The concept of aerobic base training before strength and/or power training is ludicrous at best. Countless strength-training studies have been done on untrained subjects who have tolerated strength training very well without any preparatory aerobic work.
You must be aware that until a few years ago, most exercise physiologists had no clue how to train for strength but knew a lot about aerobic exercise, they prescribed only aerobics. They promoted the need for an aerobic base to disguise their lack of knowledge about how to train to gain strength.
If you take a look at NBA players and the top ten sprinters in the world, you will find they have VO2 max values in the area of 47ml/kg/min. The average sedentary person has a value of about 40 ml/kg/min. On the other hand Olympic caliber rowers and cross country skiers have values of about 72 and 78 ml/kg/min. You may be asking yourself why are the basketball players and sprinters in such poor aerobic shape? To understand you must realize the specific demands of their respective sports. For these athletes to be able to perform to the best of their capabilities in their respective sports, sprinters and basketball players need plenty of power and strength to overcome their inertia while sprinting.

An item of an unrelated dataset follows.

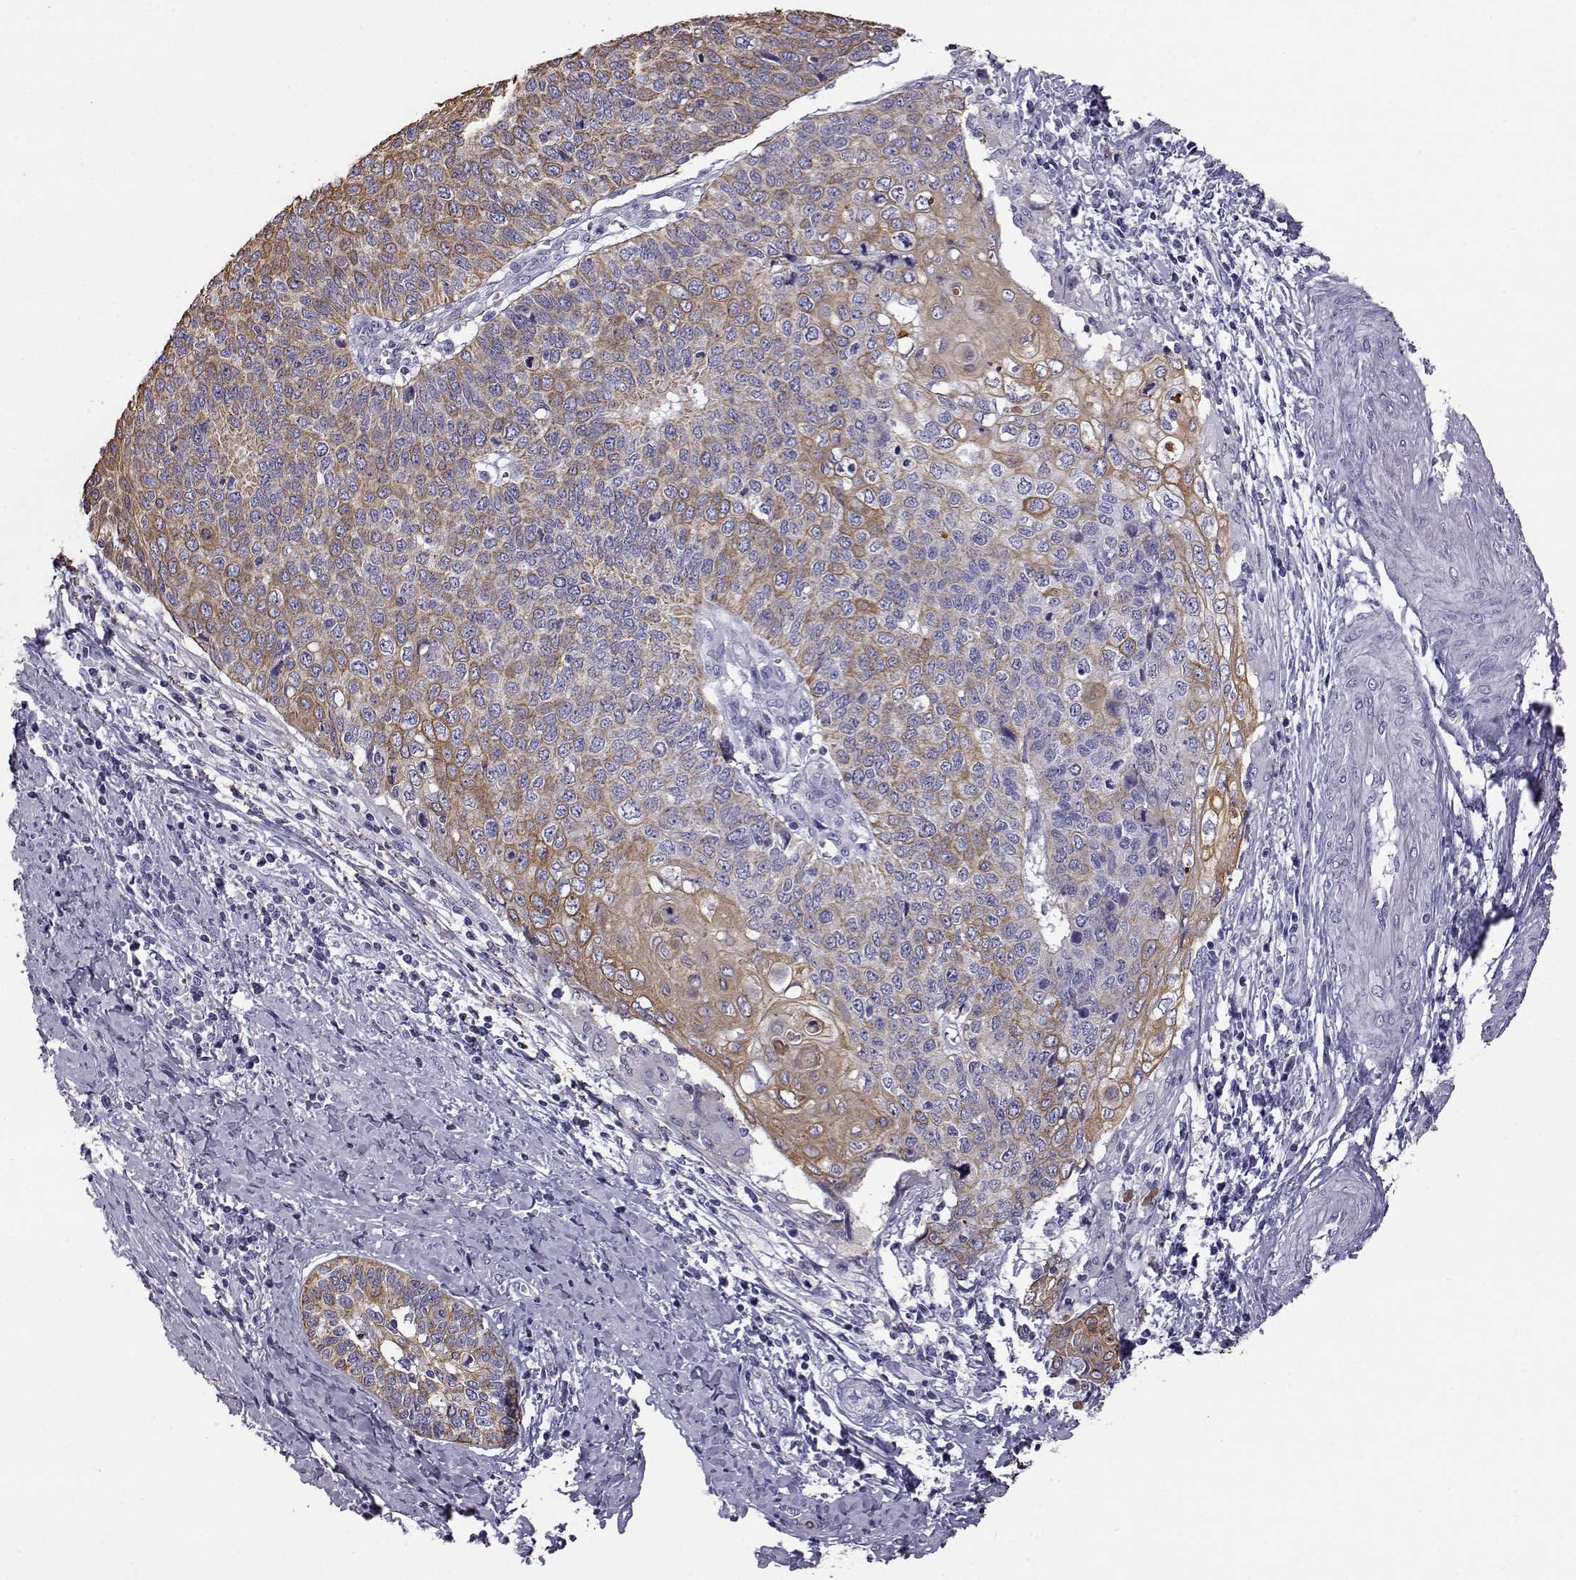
{"staining": {"intensity": "weak", "quantity": "25%-75%", "location": "cytoplasmic/membranous"}, "tissue": "cervical cancer", "cell_type": "Tumor cells", "image_type": "cancer", "snomed": [{"axis": "morphology", "description": "Squamous cell carcinoma, NOS"}, {"axis": "topography", "description": "Cervix"}], "caption": "Protein expression analysis of cervical cancer shows weak cytoplasmic/membranous positivity in about 25%-75% of tumor cells. Ihc stains the protein in brown and the nuclei are stained blue.", "gene": "AKR1B1", "patient": {"sex": "female", "age": 39}}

Several studies have shown, as aerobic power increases, there is a concurrent decrease in strength, as expressed at high speeds (power). A study in Japan showed, the more your VO2 max improves, the more you vertical jump power decreases. Aerobic work is also associated with the increase in the hormone cortisol. This is one of the body's' most catabolic hormones. Thus if you are trying to build muscle mass you want to stay away from the catabolic effects of aerobic work.
At the University of Massachusetts we train our athletes through anaerobic training with interval training, speed endurance training, hill training, speed training, as well as with agility and plyometric training.
SPEED ENDURANCE--This system prepares the athlete intense efforts increasing the ability to endure the lack of oxygen. Distances range from 150-500 meters at times up to 90 % of the athletes maximum, repetitions of 4-8, recovery 5-6 min. (complete recovery)
INTERVAL SYSTEM--- Distances run are fixed or variable. Interval training increases anaerobic capacity and also increases aerobic endurance. Distances vary between 100-400 meters range at 75 % effort. Recovery ranges from periods of 45 sec. to 3 min. Beginners will start with a longer recovery rate and gradually increase the repetitions and reduce set times and rest times. Pulse rate should not exceed 180 bpm at the end of an interval and the next interval should not be started until the pulse rate has fallen below 140 bpm or preferably 120 bpm.
HILL TRAINING--The principal aim of hill training is to achieve greater muscular power and reinforce proper running mechanics. Hills are cycled weekly or bi-weekly.
SPEED TRAINING--Full speed-very high rate of stride frequency (speed of muscular contraction). Distances range from 20-60 meters; repetitions are from 10-15 preferably gradually increasing in distances run-- Rest intervals should be from 3-5 mins.